Hermana Susan Gong: Haz el bien ahora porque “el cielo no está esperando a que la pandemia termine”

En su discurso del domingo por la noche, la hermana Gong dijo que el aumento de tiempo en casa durante la pandemia (en octubre de 2020, ella y el élder Gong se contagiaron con el nuevo coronavirus) le ha permitido aprender a hacer acolchados cosiendo sobre papel. Es una clase de acolchado que convierte los retazos de tela en diseños intrincados.

Estos proyectos, dijo ella, no siguen la lógica, porque la tela se cose al revés y hacia atrás de la forma en que aparecerá el producto final. “Es difícil ver cómo estos pedacitos de color terminarán siendo un patrón coherente”, dijo ella, “pero poco a poco, al cortar, coser y planchar pacientemente, una y otra vez, va emergiendo un diseño hermoso”.

La hermana Gong dijo que así también sucede en la vida, especialmente durante una pandemia mundial que ahora va en su décimo mes.

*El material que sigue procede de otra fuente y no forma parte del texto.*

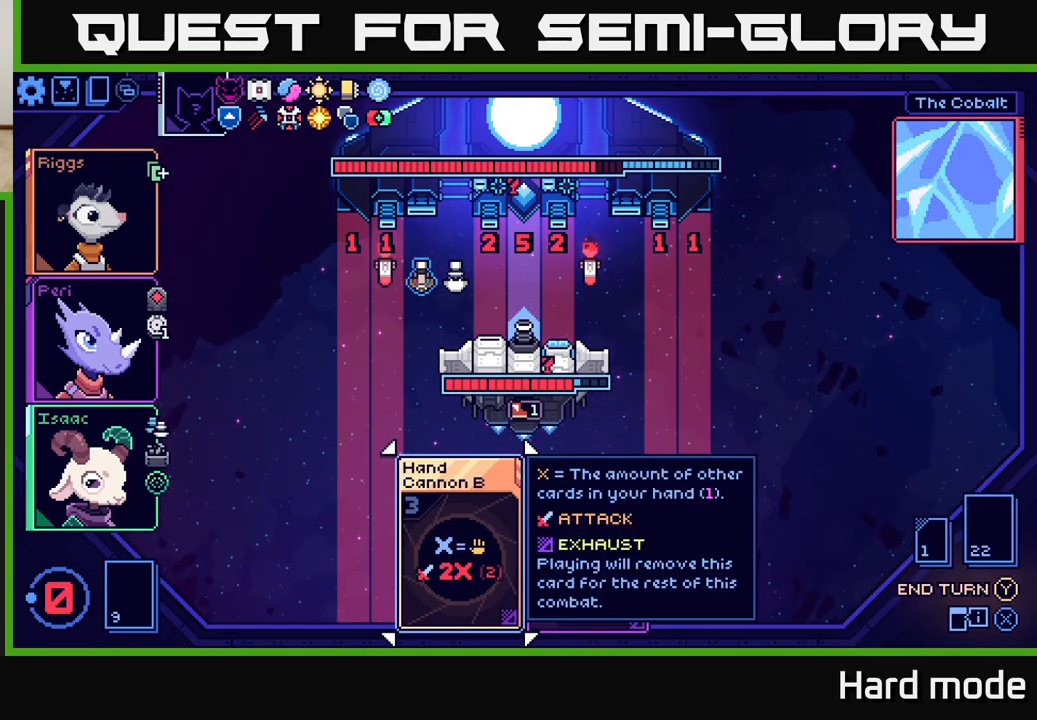
{"buttons": [], "left_stick": "center", "events": []}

A pesar de que el plan para la vida de uno puede ser oscurecido por la niebla de las circunstancias difíciles, ella alentó a los jóvenes adultos a hacer el bien ahora desarrollando talentos y buscando mentores sabios y rectos.

Alentó a los jóvenes adultos de todo el mundo a comenzar cada día con una oración de gratitud y una súplica sincera por las oportunidades de servir y crecer. “Luego busquen oportunidades para ser un amigo más fiel, una hermana más bondadosa, un mejor hijo, un vecino más generoso, un ministro más inspirado, un padre más paciente”, dijo.

“El cielo no está esperando a que la pandemia termine, que yo rebaje unos cinco kilos, o que ustedes se casen con la persona de sus sueños”, dijo al concluir. “El cielo no está esperando a que seamos perfectos ni que lleguemos al mundo venidero para bendecirnos. Si hacemos las ‘obras justas’ recibiremos nuestro ‘galardón, sí, la paz en este mundo y la vida eterna en el mundo venidero’ (Doctrina y Convenios 59:23)”.